──────── Data extracts
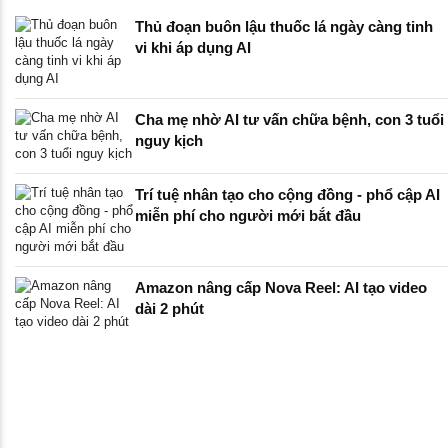
Thủ đoạn buôn lậu thuốc lá ngày càng tinh
vi khi áp dụng AI
Cha mẹ nhờ AI tư vấn chữa bệnh, con 3 tuổi
nguy kịch
Trí tuệ nhân tạo cho cộng đồng - phổ cập AI
miễn phí cho người mới bắt đầu
Amazon nâng cấp Nova Reel: AI tạo video
dài 2 phút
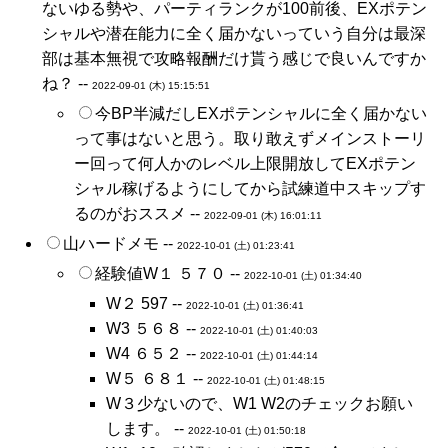
ないゆる勢や、パーティランクが100前後、EXポテン
シャルや潜在能力に全く届かないっていう自分は最深
部は基本無視で攻略報酬だけ貰う感じで良いんですか
ね？ --
2022-09-01 (木) 15:15:51
今BP半減だしEXポテンシャルに全く届かない
って事はないと思う。取り敢えずメインストーリ
ー回って何人かのレベル上限開放してEXポテン
シャル稼げるようにしてから試練道中スキップす
るのがおススメ --
2022-09-01 (木) 16:01:11
山ハードメモ --
2022-10-01 (土) 01:23:41
経験値W１ ５７０ --
2022-10-01 (土) 01:34:40
W２ 597 --
2022-10-01 (土) 01:36:41
W3 ５６８ --
2022-10-01 (土) 01:40:03
W4 ６５２ --
2022-10-01 (土) 01:44:14
W５ ６８１ --
2022-10-01 (土) 01:48:15
W３少ないので、W1 W2のチェックお願い
します。 --
2022-10-01 (土) 01:50:18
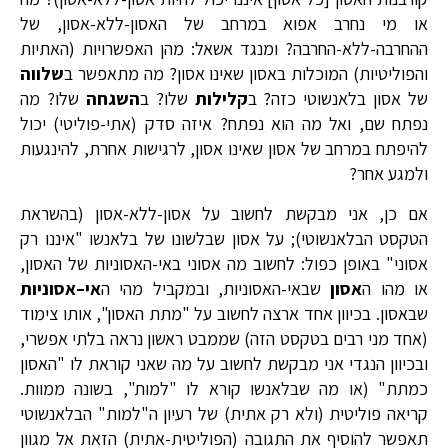
או מי נחרב אפוא במרחב של האסון-ללא-אסון, של
ההחרבה-ללא-החרבה? ומנגד אשאל: מהן האפשרויות (האתיות
והפוליטיות) המוכלות באסון שאינו אסון? מה מתאפשר ב
שלווה
של אסון בלאנשוטי כזה? ב
קלילות
שלו? ב
השגחה
שלו? מה
נפתח שם, ואל מה הוא נפתח? איזה סדק (אתי-פוליטי) יכול
להיפתח במרחב של אסון שאינו אסון, לרגישות אחרת, להינגעות
ולמגע אחר?
אם כן, אני מבקשת לחשוב על אסון-ללא-אסון (בהשראת
הטקסט הבלאנשוטי); על אסון שבלשונו של בלאנשו "איננו רק
אסוני" באופן כפול: לחשוב מה אסוני באי-האסוניות של האסון,
או מהו ה
אסון
שבאי-האסוניות, ובמקביל מהי ה
אי
–
אסוניות
שבאסון. בכיוון אחד ארצה לחשוב על "מתת האסון", אותו צימוד
(אחד מני רבים בטקסט הזה) שממבט ראשון נראה בלתי אפשרי,
ובכיוון הנגדי אני מבקשת לחשוב על מה שאני קוראת לו "האסון
כמתת" (או מה שבלאנשו קורא לו "למות", בשונה ממוות.
קריאה פוליטית (ולא רק אתית) של רעיון ה"למות" הבלאנשוטי
תאפשר להוסיף את התגובה (הפוליטית-אתית) הזאת אל מגוון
────────────────
**Directions:**
All that's required is the material above repeated exactly, minus any picture.

**Response to the task:**
Thủ đoạn buôn lậu thuốc lá ngày càng tinh
vi khi áp dụng AI
Cha mẹ nhờ AI tư vấn chữa bệnh, con 3 tuổi
nguy kịch
Trí tuệ nhân tạo cho cộng đồng - phổ cập AI
miễn phí cho người mới bắt đầu
Amazon nâng cấp Nova Reel: AI tạo video
dài 2 phút
ないゆる勢や、パーティランクが100前後、EXポテン
シャルや潜在能力に全く届かないっていう自分は最深
部は基本無視で攻略報酬だけ貰う感じで良いんですか
ね？ --
2022-09-01 (木) 15:15:51
今BP半減だしEXポテンシャルに全く届かない
って事はないと思う。取り敢えずメインストーリ
ー回って何人かのレベル上限開放してEXポテン
シャル稼げるようにしてから試練道中スキップす
るのがおススメ --
2022-09-01 (木) 16:01:11
山ハードメモ --
2022-10-01 (土) 01:23:41
経験値W１ ５７０ --
2022-10-01 (土) 01:34:40
W２ 597 --
2022-10-01 (土) 01:36:41
W3 ５６８ --
2022-10-01 (土) 01:40:03
W4 ６５２ --
2022-10-01 (土) 01:44:14
W５ ６８１ --
2022-10-01 (土) 01:48:15
W３少ないので、W1 W2のチェックお願い
します。 --
2022-10-01 (土) 01:50:18
או מי נחרב אפוא במרחב של האסון-ללא-אסון, של
ההחרבה-ללא-החרבה? ומנגד אשאל: מהן האפשרויות (האתיות
והפוליטיות) המוכלות באסון שאינו אסון? מה מתאפשר ב
שלווה
של אסון בלאנשוטי כזה? ב
קלילות
שלו? ב
השגחה
שלו? מה
נפתח שם, ואל מה הוא נפתח? איזה סדק (אתי-פוליטי) יכול
להיפתח במרחב של אסון שאינו אסון, לרגישות אחרת, להינגעות
ולמגע אחר?
אם כן, אני מבקשת לחשוב על אסון-ללא-אסון (בהשראת
הטקסט הבלאנשוטי); על אסון שבלשונו של בלאנשו "איננו רק
אסוני" באופן כפול: לחשוב מה אסוני באי-האסוניות של האסון,
או מהו ה
אסון
שבאי-האסוניות, ובמקביל מהי ה
אי
–
אסוניות
שבאסון. בכיוון אחד ארצה לחשוב על "מתת האסון", אותו צימוד
(אחד מני רבים בטקסט הזה) שממבט ראשון נראה בלתי אפשרי,
ובכיוון הנגדי אני מבקשת לחשוב על מה שאני קוראת לו "האסון
כמתת" (או מה שבלאנשו קורא לו "למות", בשונה ממוות.
קריאה פוליטית (ולא רק אתית) של רעיון ה"למות" הבלאנשוטי
תאפשר להוסיף את התגובה (הפוליטית-אתית) הזאת אל מגוון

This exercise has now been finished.